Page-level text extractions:
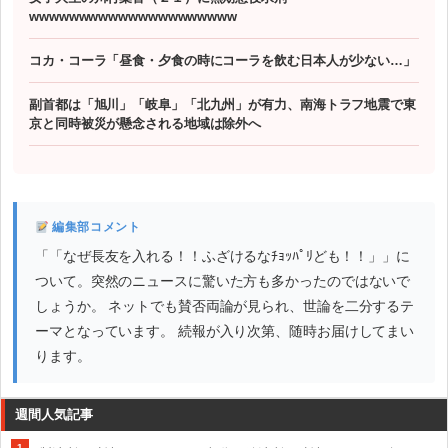
wwwwwwwwwwwwwwwwwwwww
コカ・コーラ「昼食・夕食の時にコーラを飲む日本人が少ない…」
副首都は「旭川」「岐阜」「北九州」が有力、南海トラフ地震で東
京と同時被災が懸念される地域は除外へ
編集部コメント
「「なぜ長友を入れる！！ふざけるなﾁｮｯﾊﾟﾘども！！」」に
ついて。突然のニュースに驚いた方も多かったのではないで
しょうか。 ネットでも賛否両論が見られ、世論を二分するテ
ーマとなっています。 続報が入り次第、随時お届けしてまい
ります。
週間人気記事
1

◆ PROBLEM DETAILS ◆
Output the records exactly, please. The pictures are not part of the copy.

◆ RESPONSE BOX ◆
wwwwwwwwwwwwwwwwwwwww
コカ・コーラ「昼食・夕食の時にコーラを飲む日本人が少ない…」
副首都は「旭川」「岐阜」「北九州」が有力、南海トラフ地震で東
京と同時被災が懸念される地域は除外へ
編集部コメント
「「なぜ長友を入れる！！ふざけるなﾁｮｯﾊﾟﾘども！！」」に
ついて。突然のニュースに驚いた方も多かったのではないで
しょうか。 ネットでも賛否両論が見られ、世論を二分するテ
ーマとなっています。 続報が入り次第、随時お届けしてまい
ります。
週間人気記事
1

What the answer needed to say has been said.